Farm-Scape, Episode 1315

Manitoba Pork Council has launched a new initiative designed to lay some of the groundwork necessary to achieve zoning for Canada's pork industry.

The Canadian Pork Council is developing a national approach for tracking the movement of livestock throughout Canada to establish zoning.

As part of that approach, Manitoba Pork Council will harness Geographic Information System technology to build a foreign animal disease control database.

Pork Council Vice Chair and Traceability and Zoning Committee Member Karl Kynoch says the database will allow Manitoba hog farmers to better identify, trace and respond to animal health problems.

"We've been working on getting a GIS system up and running. Basically we need a national system so that we can track all the movement of hogs right across Canada to get zoning done.

What zoning does is, if we have a foreign animal disease break out in the east or the west, hopefully we can get one part of Canada up and shipping sooner.

To get our foreign animal disease zoning done, we need to be able to prove that no animals have crossed the zone.

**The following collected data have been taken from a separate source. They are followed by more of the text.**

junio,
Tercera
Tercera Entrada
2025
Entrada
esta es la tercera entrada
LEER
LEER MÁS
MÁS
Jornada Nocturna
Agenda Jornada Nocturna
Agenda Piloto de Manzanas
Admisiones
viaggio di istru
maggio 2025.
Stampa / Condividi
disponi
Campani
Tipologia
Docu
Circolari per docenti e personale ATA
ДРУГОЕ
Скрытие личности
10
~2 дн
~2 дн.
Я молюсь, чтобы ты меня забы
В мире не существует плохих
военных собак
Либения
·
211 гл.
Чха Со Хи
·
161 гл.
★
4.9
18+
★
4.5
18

For example the first zone we'd like to set up is at the Ontario Manitoba border where there's only one highway going east and west.

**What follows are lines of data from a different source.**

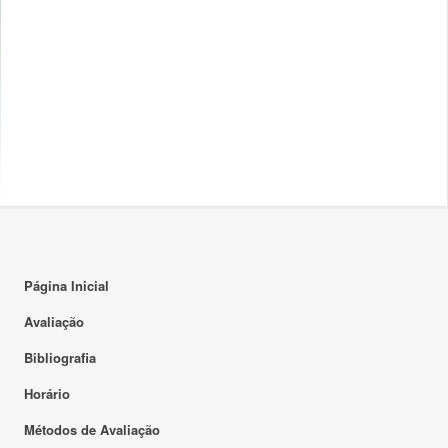
Página Inicial
Avaliação
Bibliografia
Horário
Métodos de Avaliação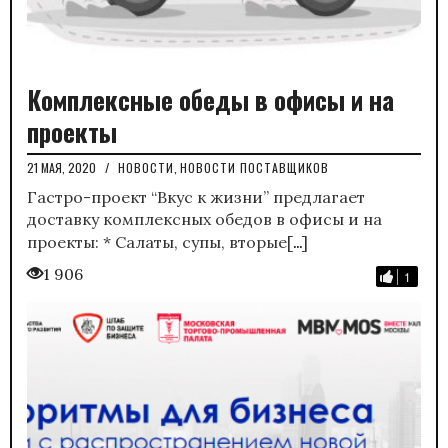
Комплексные обеды в офисы и на
проекты
21 МАЯ, 2020
/
НОВОСТИ
,
НОВОСТИ ПОСТАВЩИКОВ
Гастро-проект “Вкус к жизни” предлагает
доставку комплексных обедов в офисы и на
…
проекты: * Салаты, супы, вторые[
]
1 906
1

The sooner we can prove, in the event of a disease outbreak, that nothing has crossed that zone the sooner we can resume shipping in part of Canada.

The one thing that I think is really going to speed this up is the fact of the BSE outbreak. I think it's made a lot of producers and government officials realize the importance of having a disease zoning strategy so, the sooner we can get this into place, the less detriment that may be caused to our industry".

The database will be developed over the next 18 months and will eventually include information on the location, size and type of all hog farms in the province.

It's anticipated data collection will begin in September.

For Farmscape.Ca, I'm Bruce Cochrane.